■ Your assignment:
An unaltered copy of the listing below is required.

■ Supplied material:
*** Block opens ***
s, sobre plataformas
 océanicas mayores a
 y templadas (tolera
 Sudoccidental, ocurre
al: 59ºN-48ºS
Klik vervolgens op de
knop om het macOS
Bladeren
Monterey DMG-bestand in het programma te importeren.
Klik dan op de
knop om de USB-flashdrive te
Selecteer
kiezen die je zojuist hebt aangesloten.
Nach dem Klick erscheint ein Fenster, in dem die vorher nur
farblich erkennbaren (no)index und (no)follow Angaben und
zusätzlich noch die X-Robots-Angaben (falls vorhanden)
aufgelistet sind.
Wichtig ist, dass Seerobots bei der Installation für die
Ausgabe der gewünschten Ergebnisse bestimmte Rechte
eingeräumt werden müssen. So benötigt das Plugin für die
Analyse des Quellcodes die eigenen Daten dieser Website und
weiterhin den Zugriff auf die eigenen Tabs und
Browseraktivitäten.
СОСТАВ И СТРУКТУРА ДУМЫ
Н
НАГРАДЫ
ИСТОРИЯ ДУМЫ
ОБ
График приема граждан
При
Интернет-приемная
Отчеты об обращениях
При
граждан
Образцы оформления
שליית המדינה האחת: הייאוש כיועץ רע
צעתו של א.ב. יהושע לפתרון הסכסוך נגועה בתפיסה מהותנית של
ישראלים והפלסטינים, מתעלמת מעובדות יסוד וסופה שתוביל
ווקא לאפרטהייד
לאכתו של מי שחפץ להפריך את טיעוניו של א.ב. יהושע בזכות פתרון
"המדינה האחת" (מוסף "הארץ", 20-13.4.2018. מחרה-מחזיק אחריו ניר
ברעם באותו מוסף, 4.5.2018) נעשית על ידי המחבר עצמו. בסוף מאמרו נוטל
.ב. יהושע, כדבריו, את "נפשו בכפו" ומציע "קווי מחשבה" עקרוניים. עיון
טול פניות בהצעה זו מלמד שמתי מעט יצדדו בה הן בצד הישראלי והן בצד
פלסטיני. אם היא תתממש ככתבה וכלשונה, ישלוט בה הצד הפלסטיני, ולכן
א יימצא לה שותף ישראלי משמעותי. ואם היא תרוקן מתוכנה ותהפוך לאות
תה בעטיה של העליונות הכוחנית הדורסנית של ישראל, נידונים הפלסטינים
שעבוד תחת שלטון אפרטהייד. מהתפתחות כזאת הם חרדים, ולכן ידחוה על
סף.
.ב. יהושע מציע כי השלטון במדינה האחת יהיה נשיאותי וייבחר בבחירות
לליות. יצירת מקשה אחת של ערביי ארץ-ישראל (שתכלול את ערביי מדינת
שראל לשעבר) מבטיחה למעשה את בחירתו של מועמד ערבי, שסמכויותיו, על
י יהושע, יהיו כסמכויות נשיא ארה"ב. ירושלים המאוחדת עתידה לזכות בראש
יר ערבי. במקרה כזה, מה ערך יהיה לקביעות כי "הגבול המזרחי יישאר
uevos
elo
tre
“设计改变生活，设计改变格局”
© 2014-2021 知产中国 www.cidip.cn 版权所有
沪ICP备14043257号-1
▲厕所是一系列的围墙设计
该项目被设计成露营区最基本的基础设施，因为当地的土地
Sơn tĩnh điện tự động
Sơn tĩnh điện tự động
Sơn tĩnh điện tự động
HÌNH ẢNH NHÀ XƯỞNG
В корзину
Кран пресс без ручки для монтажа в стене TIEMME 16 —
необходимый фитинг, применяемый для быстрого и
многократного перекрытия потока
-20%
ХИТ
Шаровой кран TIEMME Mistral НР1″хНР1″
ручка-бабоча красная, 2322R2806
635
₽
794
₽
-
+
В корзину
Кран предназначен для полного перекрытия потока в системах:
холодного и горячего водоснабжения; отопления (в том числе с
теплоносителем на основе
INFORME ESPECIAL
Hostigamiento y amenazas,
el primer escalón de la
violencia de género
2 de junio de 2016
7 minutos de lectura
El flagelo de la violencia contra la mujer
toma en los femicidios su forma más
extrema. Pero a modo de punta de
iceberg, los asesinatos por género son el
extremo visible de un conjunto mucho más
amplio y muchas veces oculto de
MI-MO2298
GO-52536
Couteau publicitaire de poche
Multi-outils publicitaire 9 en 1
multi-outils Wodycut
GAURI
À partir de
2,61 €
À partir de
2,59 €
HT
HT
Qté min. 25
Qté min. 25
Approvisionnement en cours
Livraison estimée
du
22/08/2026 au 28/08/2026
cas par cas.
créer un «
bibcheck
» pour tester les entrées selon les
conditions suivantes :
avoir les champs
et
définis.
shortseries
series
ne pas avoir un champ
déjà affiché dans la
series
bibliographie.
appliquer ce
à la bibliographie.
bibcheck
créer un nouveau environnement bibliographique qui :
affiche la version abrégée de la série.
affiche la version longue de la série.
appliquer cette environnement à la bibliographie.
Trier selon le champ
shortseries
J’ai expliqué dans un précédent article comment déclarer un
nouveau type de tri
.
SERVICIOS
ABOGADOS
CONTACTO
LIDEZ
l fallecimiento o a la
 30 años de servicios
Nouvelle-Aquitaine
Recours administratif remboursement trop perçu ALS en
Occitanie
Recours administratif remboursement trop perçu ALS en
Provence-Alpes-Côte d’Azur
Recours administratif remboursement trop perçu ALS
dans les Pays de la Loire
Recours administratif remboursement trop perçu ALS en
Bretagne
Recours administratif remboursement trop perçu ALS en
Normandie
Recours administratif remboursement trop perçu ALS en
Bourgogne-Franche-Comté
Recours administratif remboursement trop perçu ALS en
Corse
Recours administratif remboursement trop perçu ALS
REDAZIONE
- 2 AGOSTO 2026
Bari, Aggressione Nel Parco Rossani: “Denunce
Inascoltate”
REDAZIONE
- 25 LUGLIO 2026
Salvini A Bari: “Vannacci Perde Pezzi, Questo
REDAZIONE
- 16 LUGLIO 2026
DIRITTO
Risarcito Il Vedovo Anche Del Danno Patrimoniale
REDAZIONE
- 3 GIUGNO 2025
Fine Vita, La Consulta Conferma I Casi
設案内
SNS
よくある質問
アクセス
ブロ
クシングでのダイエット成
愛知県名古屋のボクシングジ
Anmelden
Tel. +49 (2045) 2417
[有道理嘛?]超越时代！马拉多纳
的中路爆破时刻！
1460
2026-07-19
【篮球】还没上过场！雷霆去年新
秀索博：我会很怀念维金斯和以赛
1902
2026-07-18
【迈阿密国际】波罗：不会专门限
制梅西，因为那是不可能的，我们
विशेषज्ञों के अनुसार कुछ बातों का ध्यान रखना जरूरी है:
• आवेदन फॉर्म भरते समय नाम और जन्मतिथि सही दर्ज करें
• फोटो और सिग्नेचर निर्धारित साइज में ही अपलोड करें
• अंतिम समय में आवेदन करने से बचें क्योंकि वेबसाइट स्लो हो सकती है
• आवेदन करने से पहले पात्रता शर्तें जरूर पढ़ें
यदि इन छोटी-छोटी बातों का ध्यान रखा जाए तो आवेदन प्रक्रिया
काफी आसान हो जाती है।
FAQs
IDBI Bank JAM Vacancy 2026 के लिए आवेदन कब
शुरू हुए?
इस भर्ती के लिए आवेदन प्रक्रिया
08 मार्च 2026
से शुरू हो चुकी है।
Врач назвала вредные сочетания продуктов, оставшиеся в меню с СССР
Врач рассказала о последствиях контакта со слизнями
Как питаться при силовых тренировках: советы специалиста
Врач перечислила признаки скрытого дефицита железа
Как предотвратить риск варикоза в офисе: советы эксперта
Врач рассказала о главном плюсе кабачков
*** Block closes ***
■ Solution:
s, sobre plataformas
 océanicas mayores a
 y templadas (tolera
 Sudoccidental, ocurre
al: 59ºN-48ºS
Klik vervolgens op de
knop om het macOS
Bladeren
Monterey DMG-bestand in het programma te importeren.
Klik dan op de
knop om de USB-flashdrive te
Selecteer
kiezen die je zojuist hebt aangesloten.
Nach dem Klick erscheint ein Fenster, in dem die vorher nur
farblich erkennbaren (no)index und (no)follow Angaben und
zusätzlich noch die X-Robots-Angaben (falls vorhanden)
aufgelistet sind.
Wichtig ist, dass Seerobots bei der Installation für die
Ausgabe der gewünschten Ergebnisse bestimmte Rechte
eingeräumt werden müssen. So benötigt das Plugin für die
Analyse des Quellcodes die eigenen Daten dieser Website und
weiterhin den Zugriff auf die eigenen Tabs und
Browseraktivitäten.
СОСТАВ И СТРУКТУРА ДУМЫ
Н
НАГРАДЫ
ИСТОРИЯ ДУМЫ
ОБ
График приема граждан
При
Интернет-приемная
Отчеты об обращениях
При
граждан
Образцы оформления
שליית המדינה האחת: הייאוש כיועץ רע
צעתו של א.ב. יהושע לפתרון הסכסוך נגועה בתפיסה מהותנית של
ישראלים והפלסטינים, מתעלמת מעובדות יסוד וסופה שתוביל
ווקא לאפרטהייד
לאכתו של מי שחפץ להפריך את טיעוניו של א.ב. יהושע בזכות פתרון
"המדינה האחת" (מוסף "הארץ", 20-13.4.2018. מחרה-מחזיק אחריו ניר
ברעם באותו מוסף, 4.5.2018) נעשית על ידי המחבר עצמו. בסוף מאמרו נוטל
.ב. יהושע, כדבריו, את "נפשו בכפו" ומציע "קווי מחשבה" עקרוניים. עיון
טול פניות בהצעה זו מלמד שמתי מעט יצדדו בה הן בצד הישראלי והן בצד
פלסטיני. אם היא תתממש ככתבה וכלשונה, ישלוט בה הצד הפלסטיני, ולכן
א יימצא לה שותף ישראלי משמעותי. ואם היא תרוקן מתוכנה ותהפוך לאות
תה בעטיה של העליונות הכוחנית הדורסנית של ישראל, נידונים הפלסטינים
שעבוד תחת שלטון אפרטהייד. מהתפתחות כזאת הם חרדים, ולכן ידחוה על
סף.
.ב. יהושע מציע כי השלטון במדינה האחת יהיה נשיאותי וייבחר בבחירות
לליות. יצירת מקשה אחת של ערביי ארץ-ישראל (שתכלול את ערביי מדינת
שראל לשעבר) מבטיחה למעשה את בחירתו של מועמד ערבי, שסמכויותיו, על
י יהושע, יהיו כסמכויות נשיא ארה"ב. ירושלים המאוחדת עתידה לזכות בראש
יר ערבי. במקרה כזה, מה ערך יהיה לקביעות כי "הגבול המזרחי יישאר
uevos
elo
tre
“设计改变生活，设计改变格局”
© 2014-2021 知产中国 www.cidip.cn 版权所有
沪ICP备14043257号-1
▲厕所是一系列的围墙设计
该项目被设计成露营区最基本的基础设施，因为当地的土地
Sơn tĩnh điện tự động
Sơn tĩnh điện tự động
Sơn tĩnh điện tự động
HÌNH ẢNH NHÀ XƯỞNG
В корзину
Кран пресс без ручки для монтажа в стене TIEMME 16 —
необходимый фитинг, применяемый для быстрого и
многократного перекрытия потока
-20%
ХИТ
Шаровой кран TIEMME Mistral НР1″хНР1″
ручка-бабоча красная, 2322R2806
635
₽
794
₽
-
+
В корзину
Кран предназначен для полного перекрытия потока в системах:
холодного и горячего водоснабжения; отопления (в том числе с
теплоносителем на основе
INFORME ESPECIAL
Hostigamiento y amenazas,
el primer escalón de la
violencia de género
2 de junio de 2016
7 minutos de lectura
El flagelo de la violencia contra la mujer
toma en los femicidios su forma más
extrema. Pero a modo de punta de
iceberg, los asesinatos por género son el
extremo visible de un conjunto mucho más
amplio y muchas veces oculto de
MI-MO2298
GO-52536
Couteau publicitaire de poche
Multi-outils publicitaire 9 en 1
multi-outils Wodycut
GAURI
À partir de
2,61 €
À partir de
2,59 €
HT
HT
Qté min. 25
Qté min. 25
Approvisionnement en cours
Livraison estimée
du
22/08/2026 au 28/08/2026
cas par cas.
créer un «
bibcheck
» pour tester les entrées selon les
conditions suivantes :
avoir les champs
et
définis.
shortseries
series
ne pas avoir un champ
déjà affiché dans la
series
bibliographie.
appliquer ce
à la bibliographie.
bibcheck
créer un nouveau environnement bibliographique qui :
affiche la version abrégée de la série.
affiche la version longue de la série.
appliquer cette environnement à la bibliographie.
Trier selon le champ
shortseries
J’ai expliqué dans un précédent article comment déclarer un
nouveau type de tri
.
SERVICIOS
ABOGADOS
CONTACTO
LIDEZ
l fallecimiento o a la
 30 años de servicios
Nouvelle-Aquitaine
Recours administratif remboursement trop perçu ALS en
Occitanie
Recours administratif remboursement trop perçu ALS en
Provence-Alpes-Côte d’Azur
Recours administratif remboursement trop perçu ALS
dans les Pays de la Loire
Recours administratif remboursement trop perçu ALS en
Bretagne
Recours administratif remboursement trop perçu ALS en
Normandie
Recours administratif remboursement trop perçu ALS en
Bourgogne-Franche-Comté
Recours administratif remboursement trop perçu ALS en
Corse
Recours administratif remboursement trop perçu ALS
REDAZIONE
- 2 AGOSTO 2026
Bari, Aggressione Nel Parco Rossani: “Denunce
Inascoltate”
REDAZIONE
- 25 LUGLIO 2026
Salvini A Bari: “Vannacci Perde Pezzi, Questo
REDAZIONE
- 16 LUGLIO 2026
DIRITTO
Risarcito Il Vedovo Anche Del Danno Patrimoniale
REDAZIONE
- 3 GIUGNO 2025
Fine Vita, La Consulta Conferma I Casi
設案内
SNS
よくある質問
アクセス
ブロ
クシングでのダイエット成
愛知県名古屋のボクシングジ
Anmelden
Tel. +49 (2045) 2417
[有道理嘛?]超越时代！马拉多纳
的中路爆破时刻！
1460
2026-07-19
【篮球】还没上过场！雷霆去年新
秀索博：我会很怀念维金斯和以赛
1902
2026-07-18
【迈阿密国际】波罗：不会专门限
制梅西，因为那是不可能的，我们
विशेषज्ञों के अनुसार कुछ बातों का ध्यान रखना जरूरी है:
• आवेदन फॉर्म भरते समय नाम और जन्मतिथि सही दर्ज करें
• फोटो और सिग्नेचर निर्धारित साइज में ही अपलोड करें
• अंतिम समय में आवेदन करने से बचें क्योंकि वेबसाइट स्लो हो सकती है
• आवेदन करने से पहले पात्रता शर्तें जरूर पढ़ें
यदि इन छोटी-छोटी बातों का ध्यान रखा जाए तो आवेदन प्रक्रिया
काफी आसान हो जाती है।
FAQs
IDBI Bank JAM Vacancy 2026 के लिए आवेदन कब
शुरू हुए?
इस भर्ती के लिए आवेदन प्रक्रिया
08 मार्च 2026
से शुरू हो चुकी है।
Врач назвала вредные сочетания продуктов, оставшиеся в меню с СССР
Врач рассказала о последствиях контакта со слизнями
Как питаться при силовых тренировках: советы специалиста
Врач перечислила признаки скрытого дефицита железа
Как предотвратить риск варикоза в офисе: советы эксперта
Врач рассказала о главном плюсе кабачков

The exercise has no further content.